§ READING PASSAGE
——
Some of those understandings and insights are mistaken.

These practices are supposed to lead to a clearer, truer understanding. Therefore, I think that they ought to converge. If not to one point then to multiple uniquely identifiable points.

That’s what I’m focusing on because states of mind and modes of life could be called subjective.

Is there some objective enlightenment?

I’m not arguing there is. I think if your main practice is filled with passion and is decidedly interpersonal, this will lead to you have different experiences and expertise, states of mind, than someone who has a detached, not interpersonal, emotionally calm practice. In a sense like any two people learning two quite different skills will, when they perform their art or job, will perform differently. Perhaps some understandings will be the same, perhaps not. But it seems likely to me that if one set of practices is intentionally engaging the amygdala as central to the practice and the other is detaching from it, what one experiences down the line, and what one is like down the line will have significant differences.

And then, also, different understandings of the role of emotions and what one is striving for.
——
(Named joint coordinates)
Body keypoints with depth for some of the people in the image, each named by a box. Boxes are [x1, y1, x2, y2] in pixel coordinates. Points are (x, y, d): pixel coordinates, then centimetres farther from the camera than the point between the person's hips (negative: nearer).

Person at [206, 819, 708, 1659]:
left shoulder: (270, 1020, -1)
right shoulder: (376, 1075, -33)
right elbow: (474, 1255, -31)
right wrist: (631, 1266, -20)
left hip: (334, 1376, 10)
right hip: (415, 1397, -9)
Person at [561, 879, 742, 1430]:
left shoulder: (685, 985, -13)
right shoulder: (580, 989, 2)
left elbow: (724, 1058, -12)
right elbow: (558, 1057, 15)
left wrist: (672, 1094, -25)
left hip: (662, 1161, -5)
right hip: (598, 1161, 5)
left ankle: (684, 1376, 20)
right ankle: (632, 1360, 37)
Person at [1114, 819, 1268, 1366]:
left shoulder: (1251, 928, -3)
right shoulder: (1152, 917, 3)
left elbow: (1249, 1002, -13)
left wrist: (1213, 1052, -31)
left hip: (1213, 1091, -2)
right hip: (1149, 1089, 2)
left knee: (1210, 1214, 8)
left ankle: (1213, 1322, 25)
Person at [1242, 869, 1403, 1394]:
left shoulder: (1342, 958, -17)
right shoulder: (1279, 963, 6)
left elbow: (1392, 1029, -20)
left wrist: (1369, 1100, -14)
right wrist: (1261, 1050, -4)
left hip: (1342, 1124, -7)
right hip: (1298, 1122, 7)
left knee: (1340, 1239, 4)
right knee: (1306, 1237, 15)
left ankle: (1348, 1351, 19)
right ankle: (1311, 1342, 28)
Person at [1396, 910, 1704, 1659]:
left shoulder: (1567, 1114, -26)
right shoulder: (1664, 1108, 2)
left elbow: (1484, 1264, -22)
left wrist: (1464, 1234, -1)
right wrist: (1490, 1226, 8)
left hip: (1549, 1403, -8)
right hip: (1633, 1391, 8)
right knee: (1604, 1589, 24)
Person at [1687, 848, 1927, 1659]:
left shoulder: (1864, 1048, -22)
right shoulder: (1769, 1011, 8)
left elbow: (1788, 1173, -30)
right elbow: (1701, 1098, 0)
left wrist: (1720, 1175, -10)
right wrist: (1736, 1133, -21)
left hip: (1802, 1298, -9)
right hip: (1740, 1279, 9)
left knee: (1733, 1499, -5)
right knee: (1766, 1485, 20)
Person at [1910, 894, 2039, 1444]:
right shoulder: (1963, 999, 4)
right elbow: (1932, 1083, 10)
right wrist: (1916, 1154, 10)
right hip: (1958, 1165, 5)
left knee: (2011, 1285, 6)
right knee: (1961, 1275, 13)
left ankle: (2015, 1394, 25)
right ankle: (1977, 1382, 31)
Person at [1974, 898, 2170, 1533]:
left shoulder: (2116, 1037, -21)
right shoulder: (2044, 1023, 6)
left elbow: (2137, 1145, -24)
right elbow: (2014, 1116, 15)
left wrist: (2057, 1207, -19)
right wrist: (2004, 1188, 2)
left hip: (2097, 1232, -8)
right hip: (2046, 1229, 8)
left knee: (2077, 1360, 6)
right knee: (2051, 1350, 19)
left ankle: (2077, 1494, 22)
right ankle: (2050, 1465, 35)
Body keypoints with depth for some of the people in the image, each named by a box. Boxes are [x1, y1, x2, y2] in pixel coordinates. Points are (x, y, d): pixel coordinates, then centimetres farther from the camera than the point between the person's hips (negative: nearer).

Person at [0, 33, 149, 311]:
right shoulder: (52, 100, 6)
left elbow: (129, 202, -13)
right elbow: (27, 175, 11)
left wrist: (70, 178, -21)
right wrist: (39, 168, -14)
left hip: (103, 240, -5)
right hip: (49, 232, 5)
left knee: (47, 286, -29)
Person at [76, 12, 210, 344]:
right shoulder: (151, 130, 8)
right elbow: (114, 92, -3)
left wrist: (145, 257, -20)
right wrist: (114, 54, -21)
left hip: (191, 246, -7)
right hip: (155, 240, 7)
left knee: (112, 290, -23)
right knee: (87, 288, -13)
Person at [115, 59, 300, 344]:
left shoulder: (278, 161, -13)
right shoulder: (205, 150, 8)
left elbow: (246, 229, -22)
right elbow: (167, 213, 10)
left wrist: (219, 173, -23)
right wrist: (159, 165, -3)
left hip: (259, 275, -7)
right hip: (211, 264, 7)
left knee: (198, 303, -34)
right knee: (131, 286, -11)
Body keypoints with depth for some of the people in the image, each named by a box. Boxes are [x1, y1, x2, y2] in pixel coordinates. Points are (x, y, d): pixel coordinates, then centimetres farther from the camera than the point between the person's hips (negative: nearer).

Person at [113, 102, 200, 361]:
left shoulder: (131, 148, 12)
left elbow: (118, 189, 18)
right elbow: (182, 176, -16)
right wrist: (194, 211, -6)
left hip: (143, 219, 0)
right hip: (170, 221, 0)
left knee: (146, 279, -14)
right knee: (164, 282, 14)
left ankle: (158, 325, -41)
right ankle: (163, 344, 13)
——
§ THINGS TO DO
1 - Summarize the passage on practices and understanding in two sentences.
2 - In the passage on practices and understanding, what comparison does the writer draw for two people with very different practices?
3 - Extend the passage on practices and understanding with a short paragraph that picks up after its final sentence.

§ ANSWERS PROVIDED
1 - Practices meant to lead to a clearer, truer understanding ought to converge, the writer thinks, though the writer does not argue that an objective enlightenment exists. A passionate, interpersonal practice that engages the amygdala and a detached, emotionally calm one seem likely to produce significantly different experiences, states of mind, and understandings of the role of emotions.

2 - They are like two people learning two quite different skills, who will perform differently when they perform their art or job.

3 -
This also fits my experience of the people who have been practicing these traditions for a long time. They have rather different presences, especially if we include pagan/indigenous/shamanistic practitioners creating a third distinct mode, different ways of relating (as tendencies in the groups) and different insights.

It’s not a coincidence that Buddhism tends to no self in ways that other practices do not. That some traditions have a no self rebirth and others a full on reincarnation. Or that the Christians have no reincarnation and a heavy moral focus. Or that the submissive self effacing practices (which include a kind of fatalism) in Islam leads to the way Muslims live and behave and relate to death.

Different practices, different parts of the brain, different foci.

I feel like it’s a cliche that they all lead to the same place, same beliefs.